The company said it will lay off another 10,000 workers by the close of its 2003 fiscal year, as it continues to cut costs in an attempt to ride out tough economic conditions in the technology sector.
Lucent has been cutting jobs since 2000 as it has sought to stabilise its economic health, which has been hit hard by the economy and huge drops in corporate IT spending. Last April, Lucent announced that it would reduce its workforce to 50,000 from about 62,000. Later, the company estimated that it would cut more workers, leaving about 45,000 employees.
The latest layoffs are part of what the company said is a more aggressive restructuring plan than previously announced.
Bill Price, a Lucent spokesman, said the company has about 47,000 workers, of whom 2,000 were previously scheduled for layoffs by the end of December. The company now expects to have about 35,000 employees by the end of fiscal 2003, he said.
"Clearly, we are in an unprecedented time in terms of telecom and the decline in spending," Price said. Yet despite the layoffs and continuing glum outlook, Lucent expects to be profitable by the end of fiscal 2003 due to the cuts and other adjustments it's making, Price said. "Certainly, this is a difficult period to be in telecom and going through this crunch, but we do have a break-even plan."

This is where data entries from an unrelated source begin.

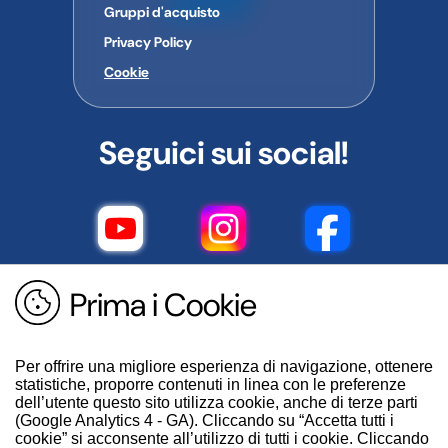
Gruppi d'acquisto
Privacy Policy
Cookie
Seguici sui social!
Prima i Cookie
Per offrire una migliore esperienza di navigazione, ottenere
statistiche, proporre contenuti in linea con le preferenze
dell’utente questo sito utilizza cookie, anche di terze parti
(Google Analytics 4 - GA). Cliccando su “Accetta tutti i
cookie” si acconsente all’utilizzo di tutti i cookie. Cliccando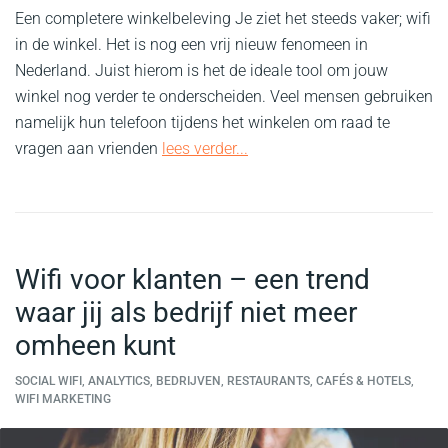
Een completere winkelbeleving Je ziet het steeds vaker; wifi
in de winkel. Het is nog een vrij nieuw fenomeen in
Nederland. Juist hierom is het de ideale tool om jouw
winkel nog verder te onderscheiden. Veel mensen gebruiken
namelijk hun telefoon tijdens het winkelen om raad te
vragen aan vrienden
lees verder...
Wifi voor klanten – een trend
waar jij als bedrijf niet meer
omheen kunt
SOCIAL WIFI, ANALYTICS, BEDRIJVEN, RESTAURANTS, CAFÉS & HOTELS,
WIFI MARKETING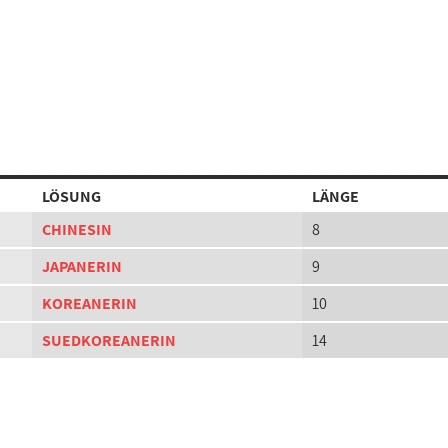
LÖSUNG
LÄNGE
CHINESIN
8
JAPANERIN
9
KOREANERIN
10
SUEDKOREANERIN
14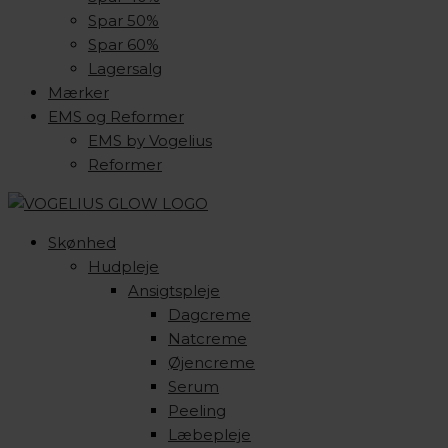
Spar 50%
Spar 60%
Lagersalg
Mærker
EMS og Reformer
EMS by Vogelius
Reformer
Skønhed
Hudpleje
Ansigtspleje
Dagcreme
Natcreme
Øjencreme
Serum
Peeling
Læbepleje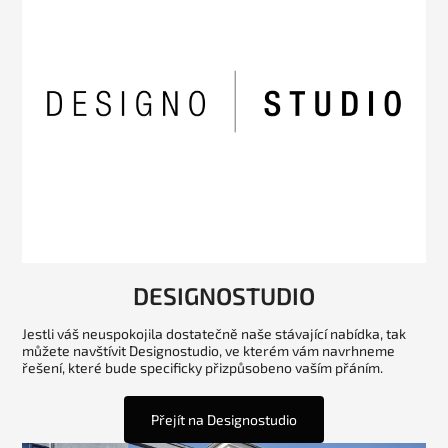
DESIGNOSTUDIO
Jestli váš neuspokojila dostatečně naše stávající nabídka, tak
můžete navštívit Designostudio, ve kterém vám navrhneme
řešení, které bude specificky přizpůsobeno vaším přáním.
Přejít na Designostudio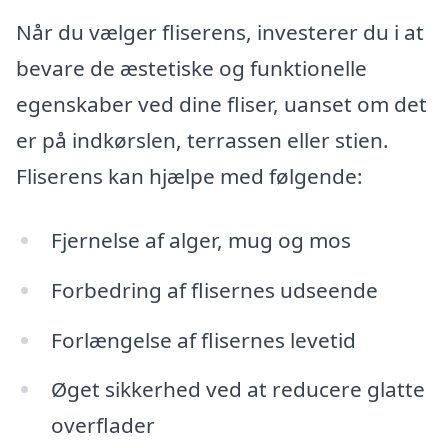
Når du vælger fliserens, investerer du i at
bevare de æstetiske og funktionelle
egenskaber ved dine fliser, uanset om det
er på indkørslen, terrassen eller stien.
Fliserens kan hjælpe med følgende:
Fjernelse af alger, mug og mos
Forbedring af flisernes udseende
Forlængelse af flisernes levetid
Øget sikkerhed ved at reducere glatte
overflader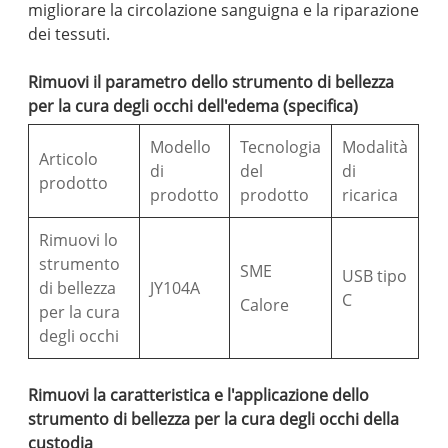
migliorare la circolazione sanguigna e la riparazione
dei tessuti.
Rimuovi il parametro dello strumento di bellezza
per la cura degli occhi dell'edema (specifica)
Modello
Tecnologia
Modalità
Articolo
di
del
di
prodotto
prodotto
prodotto
ricarica
Rimuovi lo
strumento
SME
USB tipo
di bellezza
JY104A
C
Calore
per la cura
degli occhi
Rimuovi la caratteristica e l'applicazione dello
strumento di bellezza per la cura degli occhi della
custodia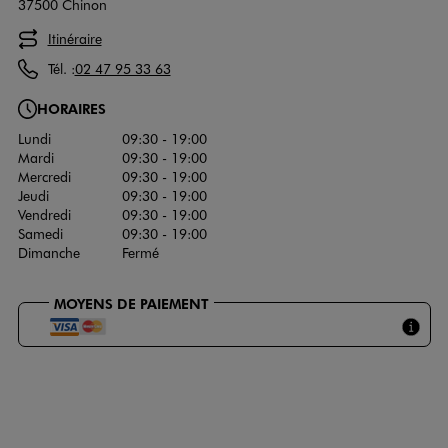
37500 Chinon
Itinéraire
Tél. :
02 47 95 33 63
HORAIRES
Lundi
09:30 - 19:00
Mardi
09:30 - 19:00
Mercredi
09:30 - 19:00
Jeudi
09:30 - 19:00
Vendredi
09:30 - 19:00
Samedi
09:30 - 19:00
Dimanche
Fermé
MOYENS DE PAIEMENT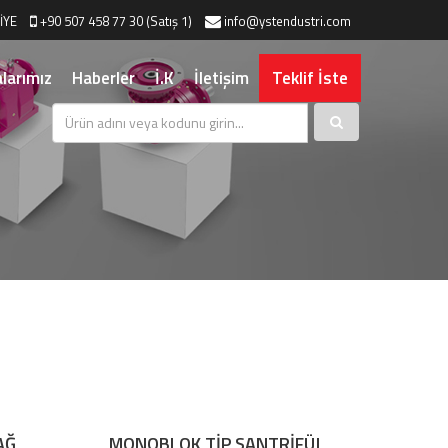
İYE
+90 507 458 77 30 (Satış 1)
info@ystendustri.com
larımız
Haberler
İ.K
İletişim
Teklif İste
AĞ
MONOBLOK TİP SANTRİFÜJ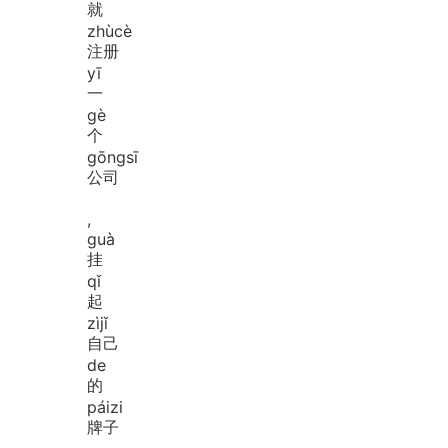
就
zhù
cè
注册
yī
一
gè
个
gōng
sī
公司
,
guà
挂
qǐ
起
zì
jǐ
自己
de
的
pái
zi
牌子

To reach that goal, Lucent will focus on markets where customers are spending now to beef up existing systems, rather than working on new products that would be hard to sell in lean times.
"Customers are going through the crunch, too," Price said. "Our customers are looking at their networks to leverage what they have."
Jeff Kagan, an independent telecommunications analyst, said that for Lucent and competitors in similar straits such as Nortel Networks, conditions will worsen until the market hits bottom and stabilises.
"The future for companies like Lucent is still bright because, when customers start spending again," they'll turn to Lucent and its competitors, he said.
Lucent and Nortel made so many acquisitions of other companies in recent years that they grew too large too quickly, with too many employees to maintain, Kagan said. "When the spending stopped, they were left hanging."